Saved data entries
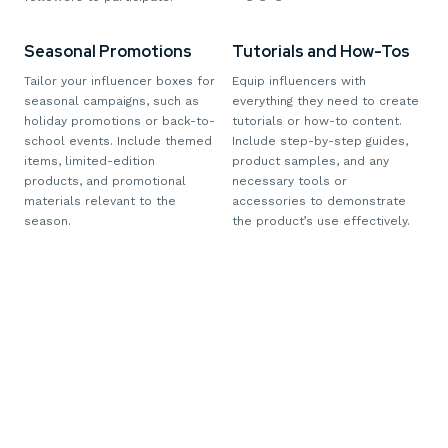
Seasonal Promotions
Tutorials and How-Tos
Tailor your influencer boxes for
Equip influencers with
seasonal campaigns, such as
everything they need to create
holiday promotions or back-to-
tutorials or how-to content.
school events. Include themed
Include step-by-step guides,
items, limited-edition
product samples, and any
products, and promotional
necessary tools or
materials relevant to the
accessories to demonstrate
season.
the product’s use effectively.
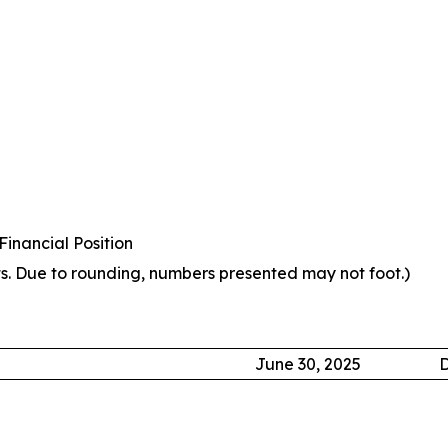
inancial Position
s. Due to rounding, numbers presented may not foot.)
June 30, 2025
D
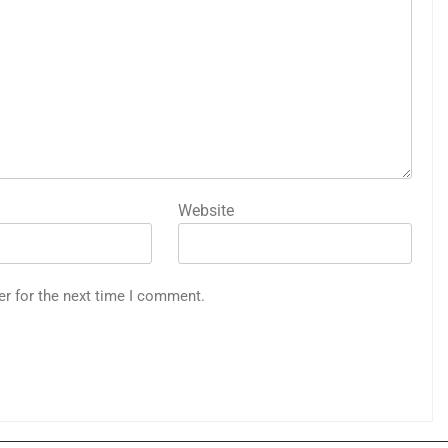
Website
er for the next time I comment.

» **Problem description**: Convert all of the lines above into a JSON list of strings, with one string for each line and no blank lines. Leave the pictures out of the answer.

» **Task answer**:
[
  "Seasonal Promotions",
  "Tutorials and How-Tos",
  "Tailor your influencer boxes for",
  "Equip influencers with",
  "seasonal campaigns, such as",
  "everything they need to create",
  "holiday promotions or back-to-",
  "tutorials or how-to content.",
  "school events. Include themed",
  "Include step-by-step guides,",
  "items, limited-edition",
  "product samples, and any",
  "products, and promotional",
  "necessary tools or",
  "materials relevant to the",
  "accessories to demonstrate",
  "season.",
  "the product’s use effectively.",
  "inancial Position",
  "s. Due to rounding, numbers presented may not foot.)",
  "June 30, 2025",
  "D",
  "Website",
  "er for the next time I comment."
]